Sentinel started off as an AI chat assistant on top of my smart home infrastructure. It has since evolved into a general purpose personal assistant that can also talk to others on my behalf through WhatsApp.

Amar Memoranda > Sentinel


Sentinel gets a brain and listens to the internet

Sentinel, my AI personal assistant has evolved a bit since I last wrote about him. I realised I hadn't written about that project in a while when it came up in conversation and the latest reference I had was from ages ago. The node-red logic looks like this now:

  1. Every morning he sends me a message (in the future this will be a status report summary). The goal of this was to mainly make sure the WhatsApp integration still works, since at the time it would crap out every once in a while and I wouldn't realise.
  2. I have an endpoint for arbitrary messages, which is simply a URL with a text GET parameter. I've sprinkled these around various projects, as it helps to have certain kind of monitoring straight to my chats.
  3. He's plugged in to GPT-4-turbo now, so I usually just ask him questions instead of going all the way to ChatGPT. He can remember previous messages, until I explicitly ask him to forget. This is the equivalent of "New Chat" on ChatGPT and is controlled with the functions API via natural language, like the list-adder function which I already had before ("add Harry Potter to my movies list").

As he's diverged from simply being an interface to my smart home stuff, as well as amarbot which is meant to replace me, I decided to start a new project log just for Sentinel-related posts.

Edit: this post inspired me to write more at length about chat as an interface here.

Jan 8, 2024 • #ai #projects

Sentinel: my AI right hand

I mentioned recently that I've been using OpenAI's new functions API in the context of personal automation, which is something I've explored before without the API. The idea is that this tech can short-circuit going from a natural language command, to an actuation, with nothing else needed in the middle.

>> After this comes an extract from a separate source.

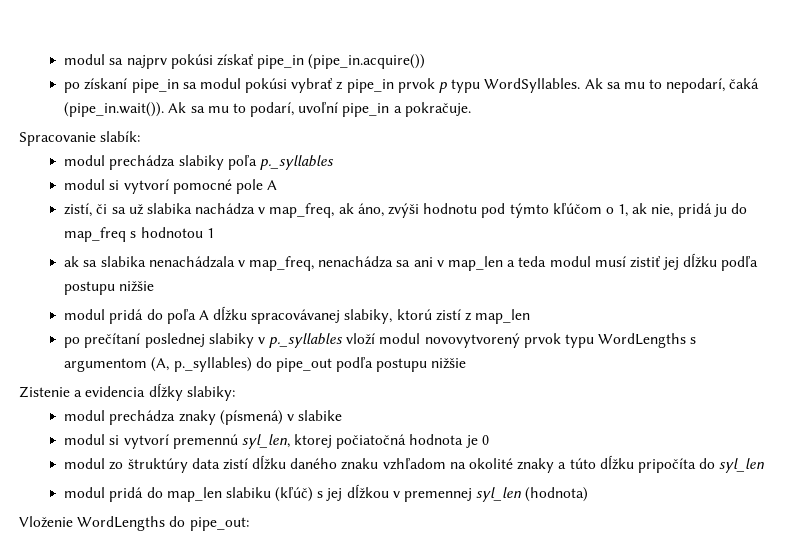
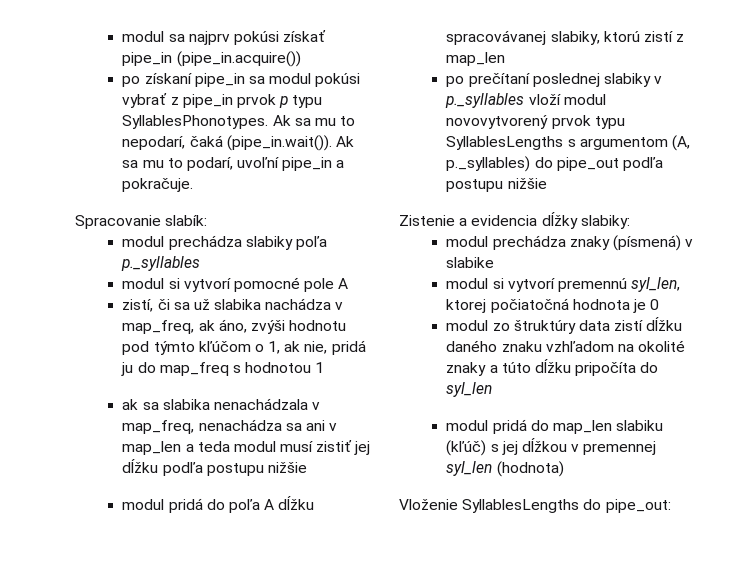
[484,78,581,93] WordSyllables. -> [122,115,269,129] SyllablesPhonotypes.
[598,333,687,348] WordLengths -> [446,136,564,150] SyllablesLengths
[77,516,166,531] WordLengths -> [462,499,580,513] SyllablesLengths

The natural language command can come from speech, or text chat, but almost universally, we're using conversation as an interface, which is probably the most natural medium for complex human interaction. I decided to use chat in the first instance.

Introducing: Sentinel, the custodian of Sanctum.

No longer does Sanctum process commands directly, but rather is under the purview of Sentinel. If I get early access to Lakera (the creators of Gandalf), he would also certainly make my setup far more secure than it currently is.

I repurposed the WhatsApp number that originally belonged to Amarbot. Why WhatsApp rather than Matrix? So others can more easily message him -- he's not just my direct assistant, but like a personal secretary too, so e.g. people can ask him for info if/when I'm busy. The downside is that he can't hang out with the other Matrix bots in my Neurodrome channel.

A set of WhatsApp nodes for Node-RED were recently published that behave similarly to the main Matrix bridge for WhatsApp, without all the extra Matrix stuff in the way, so I used that to connect Sentinel to my existing setup directly. The flow so far looks like this:

The two main branches are for messages that are either from me, or from others. When they're from others, their name and relationship to me are injected into the prompt (this is currently just a huge array that I hard-coded manually into the function node). When it's me, the prompt is given a set of functions that it can invoke.

If it decides that a function should be invoked, the switchResponse node redirects the message to the right place. So far, there are only three possible outcomes: (1) doing nothing, (2) adding information to a list, and (3) responding normally like ChatGPT. I therefore sometimes use Sentinel as a quicker way to ask ChatGPT one-shot questions.

The addToList function is defined like this:

	name: "addToList",
	description: "Adds a string to a list",
	parameters: {
		type: "object",
		properties: {
			text: {
				type: "string",
				description: "The item to add to a list",
			listName: {
				type: "string",
				description: "The name of the list to which the item should be added",
				enum: [
		required: ["text", "listName"],

I don't actually have a groceries list, but for the other two (movies and books), my current workflow for noting down a movie to watch or a book to read is usually opening the Obsidian app on my phone and actually adding a bullet point to a text file note. This is hardly as smooth as texting Sentinel "Add Succession to my movies list". Of course, Sentinel is quite smart, so I could also say "I want to watch the first Harry Potter movie" and he responds "Added "Harry Potter and the Sorcerer's Stone" to the movies list!".

The actual code for adding these items to my lists is by literally appending a bullet point to their respective files (I have endpoints for this) which are synced to all my devices via the excellent Syncthing. In the future, I could probably make this fancier, e.g. query information about the movie/book and include a poster/cover and metadata, and also potentially publish these lists.